Inti pemikiran biosentrisme adalah bahwa setiap ciptaan mempunyai nilai intrinsik
dan keberadaannya memiliki relevansi moral. Setiap ciptaan (makhluk hidup) pantas
mendapatkan keprihatinan dan tanggung jawab moral karena kehidupan merupakan
inti pokok dari konsern moral. Prinsip moral yang berlaku adalah “mempertahankan
serta memlihara kehidupan adalah baik secara moral, sedangkan merusak dan
menghancurkan kehidupan adalah jahat secara moral”
Biosentrisme memiliki tiga varian, yakni the life centered theory (hidup sebagai
pusat), yang dikemukakan oleh Albert Schweizer dan Paul Taylor ;land ethic (etika
bumi), dikemukakan oleh Aldo Leopold ; dan equal treatment (perlakuan setara),
dikemukakan oleh Peter Singer dan James Rachel.
a. The Life Centered Theory
The life centered theory adalah teori lingkungan yang berpusat pada lingkungan. Teori
yang dikemukakan oleh Albert Schweizer, mengajukan empat prinsip etis pokok, yaitu :
manusia adalah anggota dari komunitas hidup yang ada di bumi ini, bumi adalah suatu
sistem organik dimana manusia dan ciptaan lain saling berkaitan dan bergantung,
setiap ciptaan dipersatukan oleh tujuan bersama demi kebaikan dan keutuhan
keseluruhan, dan menolak superioritas manusia dihadapan makhluk ciptaan lain .
Semua makhluk hidup dalam bionsentrisme adalah anggota dari komunitas hidup,
dalam arti bahwa setiap ciptaan berhak diperlakukan dengan baik secara moral.
Manusia sebagai pelaku atau subjek moral harus memperlakukan dengan baik dan
tangging jawab moral terhadap makhluk lainnya.

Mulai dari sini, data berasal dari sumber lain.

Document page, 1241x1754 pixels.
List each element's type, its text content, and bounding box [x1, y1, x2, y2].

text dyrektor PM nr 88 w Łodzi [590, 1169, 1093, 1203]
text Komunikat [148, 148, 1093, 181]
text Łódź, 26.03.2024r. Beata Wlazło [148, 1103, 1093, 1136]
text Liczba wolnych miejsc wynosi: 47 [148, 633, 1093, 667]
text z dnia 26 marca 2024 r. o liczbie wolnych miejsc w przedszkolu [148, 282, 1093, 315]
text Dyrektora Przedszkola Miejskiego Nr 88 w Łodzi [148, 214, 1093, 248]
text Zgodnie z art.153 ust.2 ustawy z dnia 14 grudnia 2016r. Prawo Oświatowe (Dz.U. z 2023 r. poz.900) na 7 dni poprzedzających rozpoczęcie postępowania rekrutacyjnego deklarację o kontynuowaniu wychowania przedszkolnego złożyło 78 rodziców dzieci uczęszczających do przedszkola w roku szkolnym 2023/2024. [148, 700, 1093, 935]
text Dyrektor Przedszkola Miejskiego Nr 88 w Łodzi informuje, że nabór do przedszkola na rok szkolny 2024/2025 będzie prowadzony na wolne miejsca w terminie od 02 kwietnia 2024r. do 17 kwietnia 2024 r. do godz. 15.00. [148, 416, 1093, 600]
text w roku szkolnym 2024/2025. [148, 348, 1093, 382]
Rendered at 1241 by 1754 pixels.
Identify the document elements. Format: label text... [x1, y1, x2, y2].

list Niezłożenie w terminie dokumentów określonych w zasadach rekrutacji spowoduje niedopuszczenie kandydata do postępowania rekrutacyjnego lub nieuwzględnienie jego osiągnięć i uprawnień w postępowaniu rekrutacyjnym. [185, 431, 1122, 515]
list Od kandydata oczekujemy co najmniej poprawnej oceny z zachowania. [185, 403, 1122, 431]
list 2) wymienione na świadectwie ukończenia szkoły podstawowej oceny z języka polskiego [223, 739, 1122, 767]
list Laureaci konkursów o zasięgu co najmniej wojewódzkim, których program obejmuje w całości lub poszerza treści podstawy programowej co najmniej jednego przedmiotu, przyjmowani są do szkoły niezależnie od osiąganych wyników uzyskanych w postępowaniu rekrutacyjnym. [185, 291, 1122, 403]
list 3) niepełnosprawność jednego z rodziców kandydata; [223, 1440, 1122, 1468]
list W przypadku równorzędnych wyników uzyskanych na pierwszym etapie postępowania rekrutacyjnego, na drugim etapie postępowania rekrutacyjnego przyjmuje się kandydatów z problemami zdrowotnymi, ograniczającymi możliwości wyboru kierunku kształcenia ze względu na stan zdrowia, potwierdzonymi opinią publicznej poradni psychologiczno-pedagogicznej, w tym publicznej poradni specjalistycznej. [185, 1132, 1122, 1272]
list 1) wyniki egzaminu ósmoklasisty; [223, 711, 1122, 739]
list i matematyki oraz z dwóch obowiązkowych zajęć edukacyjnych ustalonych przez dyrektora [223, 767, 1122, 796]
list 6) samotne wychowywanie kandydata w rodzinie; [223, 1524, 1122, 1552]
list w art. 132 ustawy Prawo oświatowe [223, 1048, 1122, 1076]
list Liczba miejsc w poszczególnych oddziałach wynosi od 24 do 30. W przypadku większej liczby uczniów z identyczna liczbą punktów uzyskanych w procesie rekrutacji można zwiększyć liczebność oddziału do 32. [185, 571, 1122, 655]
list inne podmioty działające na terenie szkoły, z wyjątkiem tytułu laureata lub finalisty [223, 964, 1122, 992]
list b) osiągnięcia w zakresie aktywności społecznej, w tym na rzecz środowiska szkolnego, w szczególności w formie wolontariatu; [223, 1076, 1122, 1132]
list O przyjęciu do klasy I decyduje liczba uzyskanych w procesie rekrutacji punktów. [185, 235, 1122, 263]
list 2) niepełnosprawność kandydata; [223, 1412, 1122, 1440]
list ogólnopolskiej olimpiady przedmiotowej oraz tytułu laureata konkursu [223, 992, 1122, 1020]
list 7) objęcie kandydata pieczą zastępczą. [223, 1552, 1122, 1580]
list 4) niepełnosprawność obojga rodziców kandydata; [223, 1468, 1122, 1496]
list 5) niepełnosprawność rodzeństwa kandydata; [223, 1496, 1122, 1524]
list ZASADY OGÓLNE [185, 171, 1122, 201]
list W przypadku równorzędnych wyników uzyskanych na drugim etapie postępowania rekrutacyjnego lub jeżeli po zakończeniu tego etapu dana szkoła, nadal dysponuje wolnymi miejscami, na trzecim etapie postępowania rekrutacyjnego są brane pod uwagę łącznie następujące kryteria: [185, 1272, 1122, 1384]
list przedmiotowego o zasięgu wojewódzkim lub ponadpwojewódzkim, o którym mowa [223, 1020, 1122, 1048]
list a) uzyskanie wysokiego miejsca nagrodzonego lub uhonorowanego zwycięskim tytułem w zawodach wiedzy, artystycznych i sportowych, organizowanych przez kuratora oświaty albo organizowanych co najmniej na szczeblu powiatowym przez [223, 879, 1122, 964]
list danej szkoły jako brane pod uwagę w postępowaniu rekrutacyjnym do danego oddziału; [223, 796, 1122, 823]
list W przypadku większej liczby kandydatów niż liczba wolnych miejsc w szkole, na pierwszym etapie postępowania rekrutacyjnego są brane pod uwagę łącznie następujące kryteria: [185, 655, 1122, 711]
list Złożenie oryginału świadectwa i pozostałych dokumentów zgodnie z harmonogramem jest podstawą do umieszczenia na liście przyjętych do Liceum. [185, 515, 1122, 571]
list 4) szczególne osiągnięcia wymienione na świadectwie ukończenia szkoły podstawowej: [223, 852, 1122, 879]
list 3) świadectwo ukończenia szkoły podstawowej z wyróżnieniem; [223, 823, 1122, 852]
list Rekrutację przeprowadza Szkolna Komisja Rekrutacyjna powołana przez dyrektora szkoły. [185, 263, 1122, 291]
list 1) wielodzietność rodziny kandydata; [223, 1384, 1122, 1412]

b. The Land Ethic (Etika Bumi)


The Land Ethic (etika bumi) Teori etika bumi yang dikemukakan oleh Aldo Leopold
menjadi teori etika lingkungan klasik pada abad ini. Etika bumi menekankan pentingnya
keutuhan ciptaan dan bahwa setiap ciptaan merupakan bagian integral dari komunitas
kehidupan (Light-Holmes III, 2003:39/BASIS:2007:edisi 05-06:12-13). Bumi dan segala
isinya adalah subjek moral yang harus dihargai, tidak hanya alat dan objek yang bisa
dimanfaatkan manusia sesuka hati karena bumi bernilai pada dirinya sendiri.
Teori etika bumi menekankan bahwa keutuhan seluruh makhluk ciptaan tidak
bertentangan dengan kepentingan masing-masing ciptaan. Aldo Leopold mengatakakan
bahwa tugas manusia untuk menata dan memelihara sehingga kepentingan manusia
sebagai bagian dari komunitas kehidupan bisa sejalan dan tidak bertentangan dengan
kebaikan seluruh kebaikan komunitas kehidupan. Prinsip moral menurut Leopold
adalah bahwa setiap tindakan akan banar secara moral jika melindungi dan
mengupayakan keutuhan, keindahan, dan stabilitas seluruh komunitas kehidupan
(Palmer dalam Light, 2003:24, BASIS : 12-14). Manusia harus berhenti mengeksploitasi,
merusak makhluk ciptaan lain karena tindakan ini akan merusak keutuhan, stabilitas,
keindahan ciptaan alam.

c. Equal Treatment (perlakuan yang setara)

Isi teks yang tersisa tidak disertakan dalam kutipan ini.